De Veaux se souvient de la première fois où il s’est rendu au château. C’est la mère brune et mince, qui l’avait accueilli dans une salle garnie de meubles superbes ; il n’avait jamais rien vu de semblable, au cours de sa longue vie.

La dame vêtue de soie brune, ne lui avait que peu parlé. Pauvre de

Veaux, ses vêtements démodés faisaient de lui un paysan, sans allure, et ses bottes laissaient supposer qu’il sortait des champs. La dame froide et hautaine, le regardait comme s’il était venu pour vendre des articles de pacotille. Elle le prenait pour un de ces marchands ambulants qui courent les routes du Périgord, en toutes saisons. De Veaux se sentait méprisé, alors qu’il venait offrir sa fille adorée, ce qu’il avait de plus cher au monde, au fils de la châtelaine. Mais ce projet n’intéressait pas Madame de Beauroyre.

Elle se moquait de ce futur mariage et encore plus de celle qui allait épouser son fils. Il voulait juste de l’argent. Par contre, elle savait que son fils avait besoin d’argent. Sa cupidité surpassait celle de ses propres parents. Mais comme elle n’avait rien de commun avec ce type en bottes qui traînait dans son salon, elle ne trouvait rien à lui dire. Ce de Veaux n’était qu’un campagnard et elle n’avait aucune envie de supporter sa compagnie mais il le fallait, c’est lui qui était riche. Elle songeait à son fils paresseux qui refusait de travailler, et qui dépensait le peu d’argent qui leur restait.

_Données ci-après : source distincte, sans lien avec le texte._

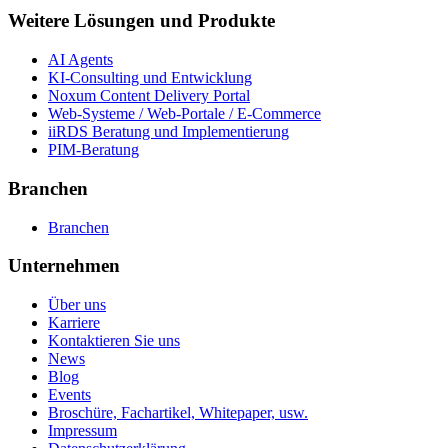
Weitere Lösungen und Produkte
AI Agents
KI-Consulting und Entwicklung
Noxum Content Delivery Portal
Web-Systeme / Web-Portale / E-Commerce
iiRDS Beratung und Implementierung
PIM-Beratung
Branchen
Branchen
Unternehmen
Über uns
Karriere
Kontaktieren Sie uns
News
Blog
Events
Broschüre, Fachartikel, Whitepaper, usw.
Impressum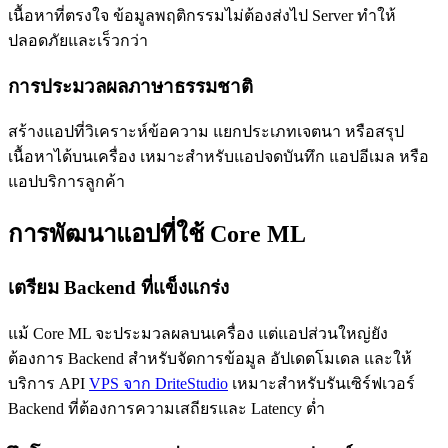
เนื้อหาที่ตรงใจ ข้อมูลพฤติกรรมไม่ต้องส่งไป Server ทำให้
ปลอดภัยและเร็วกว่า
การประมวลผลภาษาธรรมชาติ
สร้างแอปที่วิเคราะห์ข้อความ แยกประเภทเจตนา หรือสรุป
เนื้อหาได้บนเครื่อง เหมาะสำหรับแอปจดบันทึก แอปอีเมล หรือ
แอปบริการลูกค้า
การพัฒนาแอปที่ใช้ Core ML
เตรียม Backend ที่แข็งแกร่ง
แม้ Core ML จะประมวลผลบนเครื่อง แต่แอปส่วนใหญ่ยัง
ต้องการ Backend สำหรับจัดการข้อมูล อัปเดตโมเดล และให้
บริการ API
VPS จาก DriteStudio
เหมาะสำหรับรันเซิร์ฟเวอร์
Backend ที่ต้องการความเสถียรและ Latency ต่ำ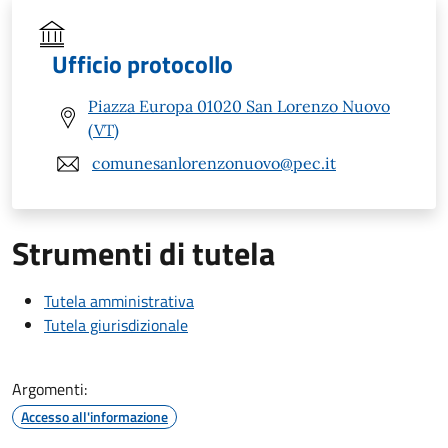
Ufficio protocollo
Piazza Europa 01020 San Lorenzo Nuovo
(VT)
comunesanlorenzonuovo@pec.it
Strumenti di tutela
Tutela amministrativa
Tutela giurisdizionale
Argomenti:
Accesso all'informazione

Elle devait accueillir cet abruti de son mieux, en se faisant aimable, n’admettait pas que cet homme possède une immense fortune, elle ressentait une énorme injustice et la jalousie s’insinuait peu à peu en elle. Quand elle observait ce de Veaux, elle se demandait comment il avait réussi à accumuler autant de biens, alors qu‘elle courait à la ruine.

Elle était assise là, face à ce bonhomme, pour un enfant qu’elle avait mis au monde, mais dont elle ne tolérait plus les agissements.